*** Seção do texto
Petrobras, governança e nós, das contratadas e subcontratadas

Petrobras, governança e nós, das contratadas e subcontratadas

Muita expectativa paira ainda sobre como será aplicada, ao longo do tempo, a Lei Federal n. 13.303 de 2016 nas relações entre a Petrobras e suas milhares de contratadas e subcontratadas diretas e indiretas.

Uma lei genérica, que se aplique a todas as sociedades de economia mista, como a Petrobras, pode parecer uma boa sinalização de que de agora em diante haverá maior ética e integridade nas relações entre estatais e sociedades de economia mista, de um lado, e o setor privado, de outro. Ocorre, porém, que algumas previsões em lei, aprovada no Legislativo e sancionada pelo Executivo, podem funcionar como uma barreira intransponível para a permanência e mesmo para a entrada de novos atores no mercado de fornecimento de bens e serviços para a Petrobras, prejudicando-a diretamente, quer em razão da limitação direta da concorrência, quer pela sua relativa falta de atratividade quando comparada a empresas do setor privado. Senão, vejamos:

Para começar e com relação ao cadastro de empresas inidôneas referido na Lei Anticorrupção (a Lei Federal n. 12.846/13), o parágrafo 2o do Artigo 37 da Lei 13.303/16 prevê que “Serão excluídos do cadastro referido no caput, a qualquer tempo, fornecedores que demonstrarem a superação dos motivos que deram causa à restrição contra eles promovida” (grifos nossos). O que seria exatamente a “superação dos motivos que deram causa à restrição contra eles promovida”? Seria, por exemplo, a reparação integral dos danos causados por empresa que tenha infringido a Lei Federal n. 12.846/13? Quais as métricas razoáveis que devem ser aplicadas e quem as definirá e como? Na ausência de critérios mais objetivos, com relação à Petrobras, por exemplo, a própria lei incentiva a uma situação provavelmente indesejável para grande parte do setor, eis que quem está inidônea pode por muito tempo assim permanecer e quem não está terá receio de eventualmente tornar-se, por algum descuido de sua administração e fatos isolados de alguns de seus quadros, por mais diligente que a empresa possa ter sido em seu programa de integridade e código de ética.
******
*** Trechos dos dados
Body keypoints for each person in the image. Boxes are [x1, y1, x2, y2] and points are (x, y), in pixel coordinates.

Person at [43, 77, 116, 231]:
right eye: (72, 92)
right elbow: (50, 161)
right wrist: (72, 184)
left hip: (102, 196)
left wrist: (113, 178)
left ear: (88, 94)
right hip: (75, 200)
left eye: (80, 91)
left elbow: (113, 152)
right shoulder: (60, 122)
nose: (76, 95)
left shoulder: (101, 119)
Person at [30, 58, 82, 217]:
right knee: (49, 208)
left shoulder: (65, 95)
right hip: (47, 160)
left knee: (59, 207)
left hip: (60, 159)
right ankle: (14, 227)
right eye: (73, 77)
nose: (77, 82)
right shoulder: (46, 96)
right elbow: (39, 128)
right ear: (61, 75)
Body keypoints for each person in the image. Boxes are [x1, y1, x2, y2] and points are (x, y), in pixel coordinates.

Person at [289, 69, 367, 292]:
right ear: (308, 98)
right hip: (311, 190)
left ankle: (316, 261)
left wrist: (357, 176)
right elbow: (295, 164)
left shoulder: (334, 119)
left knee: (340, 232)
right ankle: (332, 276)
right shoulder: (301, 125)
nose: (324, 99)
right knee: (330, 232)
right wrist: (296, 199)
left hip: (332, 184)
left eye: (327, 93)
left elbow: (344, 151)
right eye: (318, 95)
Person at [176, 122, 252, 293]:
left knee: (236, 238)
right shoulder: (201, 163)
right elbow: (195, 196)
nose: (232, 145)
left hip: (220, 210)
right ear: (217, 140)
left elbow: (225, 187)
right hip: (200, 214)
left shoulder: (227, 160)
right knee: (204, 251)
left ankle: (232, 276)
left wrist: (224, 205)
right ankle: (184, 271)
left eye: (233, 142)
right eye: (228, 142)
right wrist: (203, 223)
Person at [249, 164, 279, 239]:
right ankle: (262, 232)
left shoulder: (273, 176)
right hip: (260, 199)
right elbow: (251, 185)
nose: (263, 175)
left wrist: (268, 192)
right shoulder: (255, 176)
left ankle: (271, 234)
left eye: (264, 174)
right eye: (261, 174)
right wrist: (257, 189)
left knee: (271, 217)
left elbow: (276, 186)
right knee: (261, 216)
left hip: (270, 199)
******
### Instruções do exercício
No texto sobre a Petrobras e a governança, qual dispositivo da Lei 13.303/16 prevê a exclusão de fornecedores do cadastro de empresas inidôneas?

### Resultado da tarefa
O parágrafo 2º do Artigo 37 da Lei 13.303/16.